Input for this task:
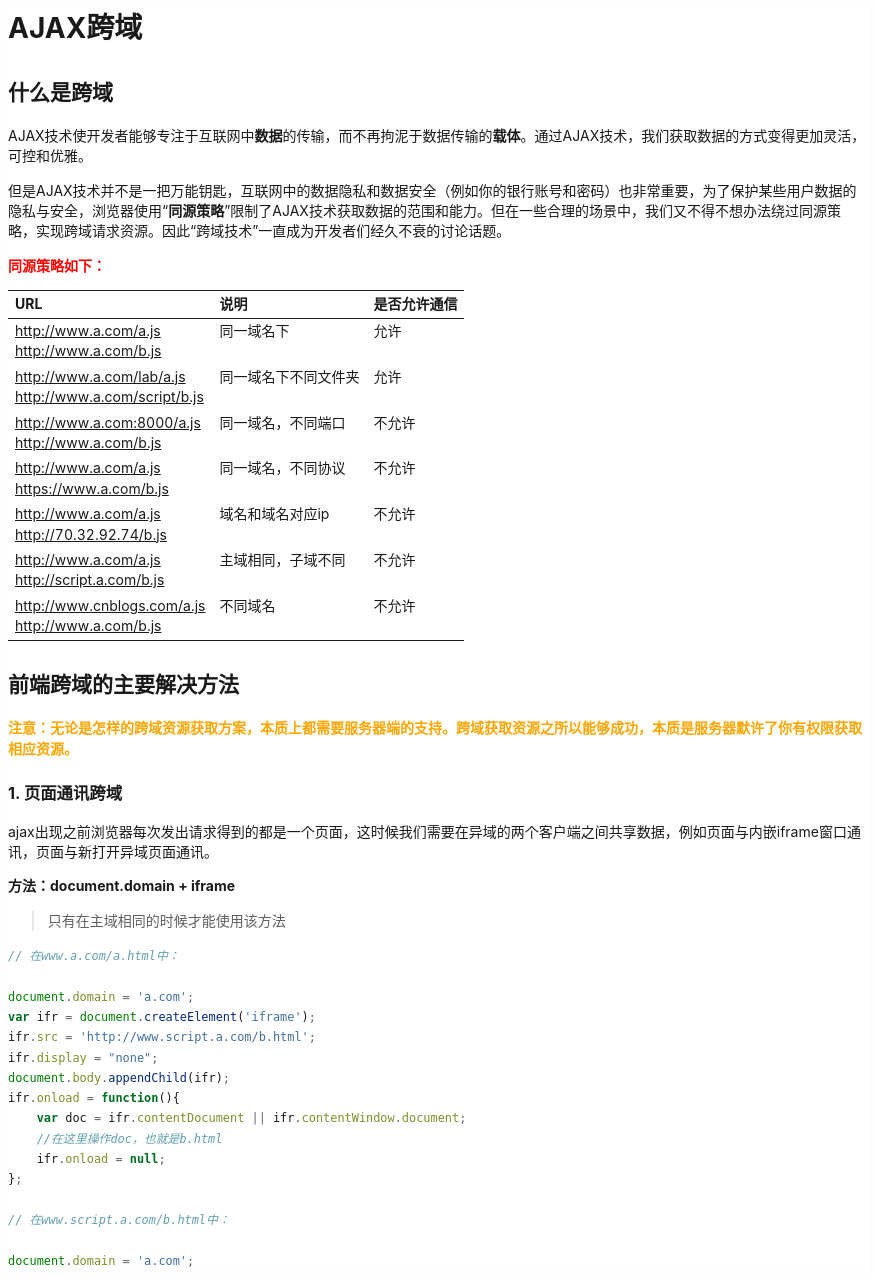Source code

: # AJAX跨域

## 什么是跨域

AJAX技术使开发者能够专注于互联网中**数据**的传输，而不再拘泥于数据传输的**载体**。通过AJAX技术，我们获取数据的方式变得更加灵活，可控和优雅。

但是AJAX技术并不是一把万能钥匙，互联网中的数据隐私和数据安全（例如你的银行账号和密码）也非常重要，为了保护某些用户数据的隐私与安全，浏览器使用“**同源策略**”限制了AJAX技术获取数据的范围和能力。但在一些合理的场景中，我们又不得不想办法绕过同源策略，实现跨域请求资源。因此“跨域技术”一直成为开发者们经久不衰的讨论话题。

<font color="red"><b>同源策略如下：</b></font>

| URL                                                         | 说明                 | 是否允许通信 |
| :---------------------------------------------------------- | :------------------- | :----------- |
| http://www.a.com/a.js<br/>http://www.a.com/b.js             | 同一域名下           | 允许         |
| http://www.a.com/lab/a.js<br />http://www.a.com/script/b.js | 同一域名下不同文件夹 | 允许         |
| http://www.a.com:8000/a.js<br />http://www.a.com/b.js       | 同一域名，不同端口   | 不允许       |
| http://www.a.com/a.js<br />https://www.a.com/b.js           | 同一域名，不同协议   | 不允许       |
| http://www.a.com/a.js<br />http://70.32.92.74/b.js          | 域名和域名对应ip     | 不允许       |
| http://www.a.com/a.js<br />http://script.a.com/b.js         | 主域相同，子域不同   | 不允许       |
| http://www.cnblogs.com/a.js<br />http://www.a.com/b.js      | 不同域名             | 不允许       |



## 前端跨域的主要解决方法

<font color="orange"><b>注意：无论是怎样的跨域资源获取方案，本质上都需要服务器端的支持。跨域获取资源之所以能够成功，本质是服务器默许了你有权限获取相应资源。</b></font>

### 1.  页面通讯跨域

ajax出现之前浏览器每次发出请求得到的都是一个页面，这时候我们需要在异域的两个客户端之间共享数据，例如页面与内嵌iframe窗口通讯，页面与新打开异域页面通讯。 

**方法：document.domain + iframe**

> 只有在主域相同的时候才能使用该方法

```js
// 在www.a.com/a.html中：

document.domain = 'a.com';
var ifr = document.createElement('iframe');
ifr.src = 'http://www.script.a.com/b.html';
ifr.display = "none";
document.body.appendChild(ifr);
ifr.onload = function(){
    var doc = ifr.contentDocument || ifr.contentWindow.document;
    //在这里操作doc，也就是b.html
    ifr.onload = null;
};

// 在www.script.a.com/b.html中：

document.domain = 'a.com';
```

What needs to be done:
All the data above is to be transcribed exactly, with no pictures included.

Problem solution:
Source code

: # AJAX跨域

## 什么是跨域

AJAX技术使开发者能够专注于互联网中**数据**的传输，而不再拘泥于数据传输的**载体**。通过AJAX技术，我们获取数据的方式变得更加灵活，可控和优雅。

但是AJAX技术并不是一把万能钥匙，互联网中的数据隐私和数据安全（例如你的银行账号和密码）也非常重要，为了保护某些用户数据的隐私与安全，浏览器使用“**同源策略**”限制了AJAX技术获取数据的范围和能力。但在一些合理的场景中，我们又不得不想办法绕过同源策略，实现跨域请求资源。因此“跨域技术”一直成为开发者们经久不衰的讨论话题。

<font color="red"><b>同源策略如下：</b></font>

| URL                                                         | 说明                 | 是否允许通信 |
| :---------------------------------------------------------- | :------------------- | :----------- |
| http://www.a.com/a.js<br/>http://www.a.com/b.js             | 同一域名下           | 允许         |
| http://www.a.com/lab/a.js<br />http://www.a.com/script/b.js | 同一域名下不同文件夹 | 允许         |
| http://www.a.com:8000/a.js<br />http://www.a.com/b.js       | 同一域名，不同端口   | 不允许       |
| http://www.a.com/a.js<br />https://www.a.com/b.js           | 同一域名，不同协议   | 不允许       |
| http://www.a.com/a.js<br />http://70.32.92.74/b.js          | 域名和域名对应ip     | 不允许       |
| http://www.a.com/a.js<br />http://script.a.com/b.js         | 主域相同，子域不同   | 不允许       |
| http://www.cnblogs.com/a.js<br />http://www.a.com/b.js      | 不同域名             | 不允许       |



## 前端跨域的主要解决方法

<font color="orange"><b>注意：无论是怎样的跨域资源获取方案，本质上都需要服务器端的支持。跨域获取资源之所以能够成功，本质是服务器默许了你有权限获取相应资源。</b></font>

### 1.  页面通讯跨域

ajax出现之前浏览器每次发出请求得到的都是一个页面，这时候我们需要在异域的两个客户端之间共享数据，例如页面与内嵌iframe窗口通讯，页面与新打开异域页面通讯。 

**方法：document.domain + iframe**

> 只有在主域相同的时候才能使用该方法

```js
// 在www.a.com/a.html中：

document.domain = 'a.com';
var ifr = document.createElement('iframe');
ifr.src = 'http://www.script.a.com/b.html';
ifr.display = "none";
document.body.appendChild(ifr);
ifr.onload = function(){
    var doc = ifr.contentDocument || ifr.contentWindow.document;
    //在这里操作doc，也就是b.html
    ifr.onload = null;
};

// 在www.script.a.com/b.html中：

document.domain = 'a.com';
```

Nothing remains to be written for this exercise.